- JOB ITEM: From the entries below, copy out word for word the lines from the one containing "## Architecture ##" through the one containing "### 1. The kernel part is responsible of ###", with both of those lines included.

+++ AVAILABLE RECORDS

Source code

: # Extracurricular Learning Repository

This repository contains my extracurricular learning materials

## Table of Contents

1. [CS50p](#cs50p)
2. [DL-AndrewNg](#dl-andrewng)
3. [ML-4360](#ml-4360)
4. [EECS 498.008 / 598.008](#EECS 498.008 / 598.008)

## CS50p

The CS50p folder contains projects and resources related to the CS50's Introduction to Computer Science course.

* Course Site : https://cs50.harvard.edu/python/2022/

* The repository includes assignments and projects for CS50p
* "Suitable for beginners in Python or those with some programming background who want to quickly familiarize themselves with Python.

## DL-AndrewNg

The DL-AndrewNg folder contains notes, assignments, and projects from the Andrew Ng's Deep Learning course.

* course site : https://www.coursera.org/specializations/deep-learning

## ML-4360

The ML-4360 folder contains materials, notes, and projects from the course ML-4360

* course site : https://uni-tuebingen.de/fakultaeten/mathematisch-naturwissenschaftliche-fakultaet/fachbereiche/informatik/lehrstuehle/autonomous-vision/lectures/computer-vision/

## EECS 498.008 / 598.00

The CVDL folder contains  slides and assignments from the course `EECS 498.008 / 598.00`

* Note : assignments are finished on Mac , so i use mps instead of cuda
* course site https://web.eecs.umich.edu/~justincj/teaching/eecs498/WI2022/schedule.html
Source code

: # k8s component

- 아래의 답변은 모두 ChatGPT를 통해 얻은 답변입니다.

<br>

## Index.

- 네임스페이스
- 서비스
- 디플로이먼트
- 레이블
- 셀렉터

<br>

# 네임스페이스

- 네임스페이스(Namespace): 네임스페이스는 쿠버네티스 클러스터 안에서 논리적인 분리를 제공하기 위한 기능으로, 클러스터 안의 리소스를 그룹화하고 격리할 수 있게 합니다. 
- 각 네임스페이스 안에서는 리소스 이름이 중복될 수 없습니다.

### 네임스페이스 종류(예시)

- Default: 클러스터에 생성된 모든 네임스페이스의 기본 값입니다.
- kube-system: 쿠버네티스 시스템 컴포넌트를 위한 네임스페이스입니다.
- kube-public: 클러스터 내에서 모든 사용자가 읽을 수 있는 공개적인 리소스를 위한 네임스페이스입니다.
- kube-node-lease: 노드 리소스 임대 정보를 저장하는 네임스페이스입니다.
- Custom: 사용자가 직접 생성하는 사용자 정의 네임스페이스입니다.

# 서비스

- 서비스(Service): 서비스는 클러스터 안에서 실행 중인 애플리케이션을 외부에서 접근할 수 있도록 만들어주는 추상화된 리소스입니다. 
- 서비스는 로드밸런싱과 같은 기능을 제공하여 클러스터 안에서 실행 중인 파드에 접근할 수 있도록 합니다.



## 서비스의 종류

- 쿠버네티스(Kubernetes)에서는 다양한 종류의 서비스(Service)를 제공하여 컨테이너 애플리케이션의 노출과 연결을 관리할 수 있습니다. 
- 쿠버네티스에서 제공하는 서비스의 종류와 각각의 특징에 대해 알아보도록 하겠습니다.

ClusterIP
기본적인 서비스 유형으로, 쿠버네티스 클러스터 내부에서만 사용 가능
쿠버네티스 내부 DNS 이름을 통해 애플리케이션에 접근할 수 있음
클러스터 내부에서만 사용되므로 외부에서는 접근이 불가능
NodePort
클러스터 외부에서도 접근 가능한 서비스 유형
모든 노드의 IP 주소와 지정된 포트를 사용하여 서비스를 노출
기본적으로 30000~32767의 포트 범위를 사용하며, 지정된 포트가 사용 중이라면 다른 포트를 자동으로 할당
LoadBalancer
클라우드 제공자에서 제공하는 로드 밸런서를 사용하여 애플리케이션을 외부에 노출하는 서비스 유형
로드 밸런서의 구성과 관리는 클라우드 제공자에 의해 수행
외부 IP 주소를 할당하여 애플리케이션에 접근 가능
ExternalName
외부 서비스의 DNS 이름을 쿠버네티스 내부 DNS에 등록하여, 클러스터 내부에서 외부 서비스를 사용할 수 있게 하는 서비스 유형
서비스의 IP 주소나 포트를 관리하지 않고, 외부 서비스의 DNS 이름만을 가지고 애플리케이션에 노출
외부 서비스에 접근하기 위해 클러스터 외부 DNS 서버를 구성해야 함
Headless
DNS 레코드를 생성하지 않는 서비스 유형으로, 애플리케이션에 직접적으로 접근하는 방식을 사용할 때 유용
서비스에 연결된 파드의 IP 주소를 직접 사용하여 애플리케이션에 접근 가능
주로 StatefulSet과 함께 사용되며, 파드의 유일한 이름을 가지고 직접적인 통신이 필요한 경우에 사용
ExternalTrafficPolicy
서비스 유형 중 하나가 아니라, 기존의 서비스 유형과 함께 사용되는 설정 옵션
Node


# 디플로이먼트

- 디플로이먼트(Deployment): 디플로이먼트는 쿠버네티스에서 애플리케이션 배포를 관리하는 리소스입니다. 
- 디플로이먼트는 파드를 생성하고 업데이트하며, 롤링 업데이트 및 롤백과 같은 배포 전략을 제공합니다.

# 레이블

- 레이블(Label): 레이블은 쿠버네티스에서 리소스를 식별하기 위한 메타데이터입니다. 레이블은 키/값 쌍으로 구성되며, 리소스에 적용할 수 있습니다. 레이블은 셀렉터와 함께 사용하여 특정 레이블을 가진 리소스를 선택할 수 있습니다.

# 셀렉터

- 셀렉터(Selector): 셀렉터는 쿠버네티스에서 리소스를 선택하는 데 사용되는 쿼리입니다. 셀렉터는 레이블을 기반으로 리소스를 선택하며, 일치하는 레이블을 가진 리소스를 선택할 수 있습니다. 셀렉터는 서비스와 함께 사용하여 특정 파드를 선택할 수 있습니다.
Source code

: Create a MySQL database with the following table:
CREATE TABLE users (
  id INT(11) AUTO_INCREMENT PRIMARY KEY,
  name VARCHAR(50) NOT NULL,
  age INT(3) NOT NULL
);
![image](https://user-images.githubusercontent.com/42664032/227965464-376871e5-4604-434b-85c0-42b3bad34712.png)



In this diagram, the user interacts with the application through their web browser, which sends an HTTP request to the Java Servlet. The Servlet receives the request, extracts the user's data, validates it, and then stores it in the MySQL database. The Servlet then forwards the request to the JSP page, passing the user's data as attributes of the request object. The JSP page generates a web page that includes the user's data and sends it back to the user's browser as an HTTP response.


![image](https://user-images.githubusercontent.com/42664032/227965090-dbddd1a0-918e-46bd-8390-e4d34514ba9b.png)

++++++
+++ AVAILABLE RECORDS

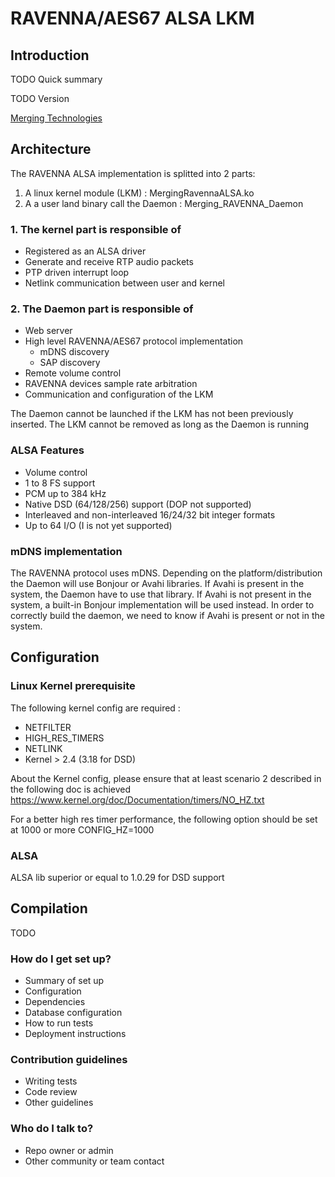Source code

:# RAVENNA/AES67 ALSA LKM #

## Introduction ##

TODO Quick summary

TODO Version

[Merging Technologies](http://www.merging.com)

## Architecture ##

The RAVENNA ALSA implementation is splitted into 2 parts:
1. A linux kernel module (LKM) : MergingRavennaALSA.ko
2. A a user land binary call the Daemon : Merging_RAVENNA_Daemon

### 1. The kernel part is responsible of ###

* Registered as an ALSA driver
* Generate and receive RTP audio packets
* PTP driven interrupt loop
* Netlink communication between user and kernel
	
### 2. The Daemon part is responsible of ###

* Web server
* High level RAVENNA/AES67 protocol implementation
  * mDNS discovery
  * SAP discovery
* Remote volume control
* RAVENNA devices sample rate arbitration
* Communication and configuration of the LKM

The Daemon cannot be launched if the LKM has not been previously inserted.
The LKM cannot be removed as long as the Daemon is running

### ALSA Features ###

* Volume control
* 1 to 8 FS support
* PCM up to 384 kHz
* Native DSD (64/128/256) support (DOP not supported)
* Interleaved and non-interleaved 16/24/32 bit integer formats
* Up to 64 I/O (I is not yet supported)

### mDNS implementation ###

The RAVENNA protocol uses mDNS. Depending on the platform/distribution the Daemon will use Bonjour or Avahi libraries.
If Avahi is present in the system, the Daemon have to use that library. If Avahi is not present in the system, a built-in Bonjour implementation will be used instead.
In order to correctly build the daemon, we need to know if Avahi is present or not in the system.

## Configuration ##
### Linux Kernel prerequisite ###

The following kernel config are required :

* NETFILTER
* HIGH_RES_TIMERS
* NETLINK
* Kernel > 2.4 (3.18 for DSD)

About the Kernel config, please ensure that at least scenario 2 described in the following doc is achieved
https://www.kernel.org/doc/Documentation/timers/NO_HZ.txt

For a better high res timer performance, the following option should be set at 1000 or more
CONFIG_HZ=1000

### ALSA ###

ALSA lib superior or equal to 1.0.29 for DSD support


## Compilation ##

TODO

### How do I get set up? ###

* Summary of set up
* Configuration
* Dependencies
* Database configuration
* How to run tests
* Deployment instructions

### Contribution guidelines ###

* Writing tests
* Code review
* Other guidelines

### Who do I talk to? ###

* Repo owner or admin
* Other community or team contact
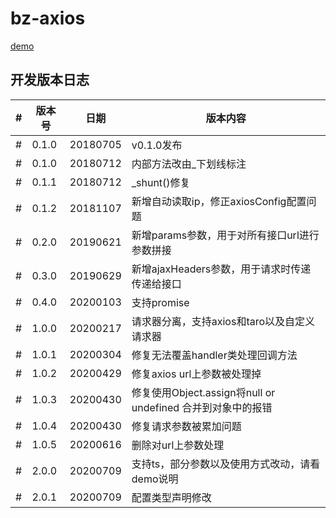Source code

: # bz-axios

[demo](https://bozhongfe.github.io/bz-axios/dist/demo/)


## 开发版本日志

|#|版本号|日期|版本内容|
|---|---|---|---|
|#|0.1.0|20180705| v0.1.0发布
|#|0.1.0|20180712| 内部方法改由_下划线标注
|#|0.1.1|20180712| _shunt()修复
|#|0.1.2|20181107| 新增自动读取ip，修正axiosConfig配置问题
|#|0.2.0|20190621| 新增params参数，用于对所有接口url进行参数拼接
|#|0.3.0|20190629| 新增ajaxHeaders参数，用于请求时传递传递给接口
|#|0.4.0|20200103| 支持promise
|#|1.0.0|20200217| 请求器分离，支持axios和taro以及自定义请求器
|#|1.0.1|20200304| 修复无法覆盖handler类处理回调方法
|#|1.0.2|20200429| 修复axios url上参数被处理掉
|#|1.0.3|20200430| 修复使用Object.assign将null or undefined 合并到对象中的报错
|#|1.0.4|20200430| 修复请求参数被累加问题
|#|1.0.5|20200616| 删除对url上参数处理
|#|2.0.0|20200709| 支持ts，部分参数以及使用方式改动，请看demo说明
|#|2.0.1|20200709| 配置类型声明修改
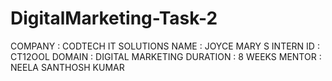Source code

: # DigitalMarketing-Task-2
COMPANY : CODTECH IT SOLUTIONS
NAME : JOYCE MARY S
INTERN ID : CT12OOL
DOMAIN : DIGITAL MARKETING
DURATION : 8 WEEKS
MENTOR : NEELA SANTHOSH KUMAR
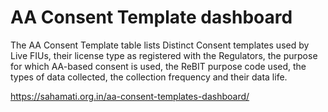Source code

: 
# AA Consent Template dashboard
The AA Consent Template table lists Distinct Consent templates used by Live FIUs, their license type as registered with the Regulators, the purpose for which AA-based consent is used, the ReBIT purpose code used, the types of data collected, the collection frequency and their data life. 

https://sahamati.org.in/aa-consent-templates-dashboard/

++++++

- SOLUTION BELOW:
## Architecture ##

The RAVENNA ALSA implementation is splitted into 2 parts:
1. A linux kernel module (LKM) : MergingRavennaALSA.ko
2. A a user land binary call the Daemon : Merging_RAVENNA_Daemon

### 1. The kernel part is responsible of ###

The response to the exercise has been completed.